## PREGUNTAS
**1)** Por favor, reproduce del bloque de texto el fragmento comprendido entre «El más reciente» y «Silvio Herasme Peña.», ambos incluidos.
**2)** Según el bloque de texto, ¿a cuántas personas les costaron la vida los «intercambios de disparos» el año último?

## BLOQUE DE TEXTO

La sociedad dominicana está encadenada en el asombro que se releva a cada rato, por los excesos en que incurre la Policía contra los ciudadanos, a quien se presume debe servir, proteger, porque sus recursos de existencia surgen precisamente de los dineros del contribuyente vía el andamiaje fiscal impositivo del Estado.
Pero la ciudadanía, en vez de apreciar en los agentes policiales a sus protectores, les teme, porque ven en ellos a sus agresores, los que quiebran su integridad física, donde impera el gatillo alegre, una de sus alternativas, los «intercambios de disparos», que el año último segó la vida de 230 individuos.
La eliminación por los «intercambios de disparos», en una inmensa mayoría, tipejos del bajo mundo criminal con innúmeras fichas, es la solución sumaria que se arroga la Policía, una deplorable instancia o atajo miserable que delata que no existen mecanismos y/o terapias adecuadas para regenerar a ese individuo e insertarlo sano y útil a la sociedad.
Cuando menos, es la interpretación cabal que define la Comisión Nacional de los Derechos Humanos, en la persona de uno de sus más connotados defensores, el activista Virgilio Almánzar, reconocido por su verticalidad, probidad y servicio público admirables.
El más reciente de los desmanes de la uniformada, como se le dice a la Policía, o «el cuerpo del orden», que es un calamitoso desorden, como en sentido general lo es el país, fue el crimen alevoso de la joven Arlene Pérez Simsar, asesinada de un tiro en la cabeza, y que también por poco cuesta la vida a su acompañante, Juan José Herasme Alfonso, hijo de mi entrañable Silvio Herasme Peña.

## DATOS
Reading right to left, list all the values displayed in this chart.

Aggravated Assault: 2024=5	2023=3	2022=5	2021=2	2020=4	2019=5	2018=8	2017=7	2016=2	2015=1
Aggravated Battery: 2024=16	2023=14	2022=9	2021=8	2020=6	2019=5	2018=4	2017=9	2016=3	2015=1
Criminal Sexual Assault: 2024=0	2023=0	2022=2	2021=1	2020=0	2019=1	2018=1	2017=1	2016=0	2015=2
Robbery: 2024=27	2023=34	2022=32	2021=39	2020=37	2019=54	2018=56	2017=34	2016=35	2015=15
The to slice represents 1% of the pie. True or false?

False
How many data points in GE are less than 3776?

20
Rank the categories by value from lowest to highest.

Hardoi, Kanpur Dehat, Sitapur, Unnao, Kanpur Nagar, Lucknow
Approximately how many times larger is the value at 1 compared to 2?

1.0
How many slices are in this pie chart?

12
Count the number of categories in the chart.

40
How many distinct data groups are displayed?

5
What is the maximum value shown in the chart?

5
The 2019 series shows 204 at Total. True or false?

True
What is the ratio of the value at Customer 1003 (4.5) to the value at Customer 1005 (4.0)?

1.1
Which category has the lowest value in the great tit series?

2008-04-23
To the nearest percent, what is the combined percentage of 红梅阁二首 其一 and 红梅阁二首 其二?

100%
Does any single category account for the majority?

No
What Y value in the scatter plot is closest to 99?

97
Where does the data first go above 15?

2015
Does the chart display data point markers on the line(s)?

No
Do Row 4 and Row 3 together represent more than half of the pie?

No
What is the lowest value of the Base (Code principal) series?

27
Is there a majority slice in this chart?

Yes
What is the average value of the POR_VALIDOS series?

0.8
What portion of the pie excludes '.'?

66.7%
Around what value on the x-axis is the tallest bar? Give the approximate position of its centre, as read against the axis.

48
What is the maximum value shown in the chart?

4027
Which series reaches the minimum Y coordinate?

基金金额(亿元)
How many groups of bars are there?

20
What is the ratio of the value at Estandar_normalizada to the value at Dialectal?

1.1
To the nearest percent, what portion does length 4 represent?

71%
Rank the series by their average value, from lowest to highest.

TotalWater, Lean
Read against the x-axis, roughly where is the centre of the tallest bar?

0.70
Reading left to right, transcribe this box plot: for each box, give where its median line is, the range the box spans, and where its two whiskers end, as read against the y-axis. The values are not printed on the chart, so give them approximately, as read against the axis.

## RESPUESTAS POR TAREA
**1)**
El más reciente de los desmanes de la uniformada, como se le dice a la Policía, o «el cuerpo del orden», que es un calamitoso desorden, como en sentido general lo es el país, fue el crimen alevoso de la joven Arlene Pérez Simsar, asesinada de un tiro en la cabeza, y que también por poco cuesta la vida a su acompañante, Juan José Herasme Alfonso, hijo de mi entrañable Silvio Herasme Peña.

**2)** A 230 individuos.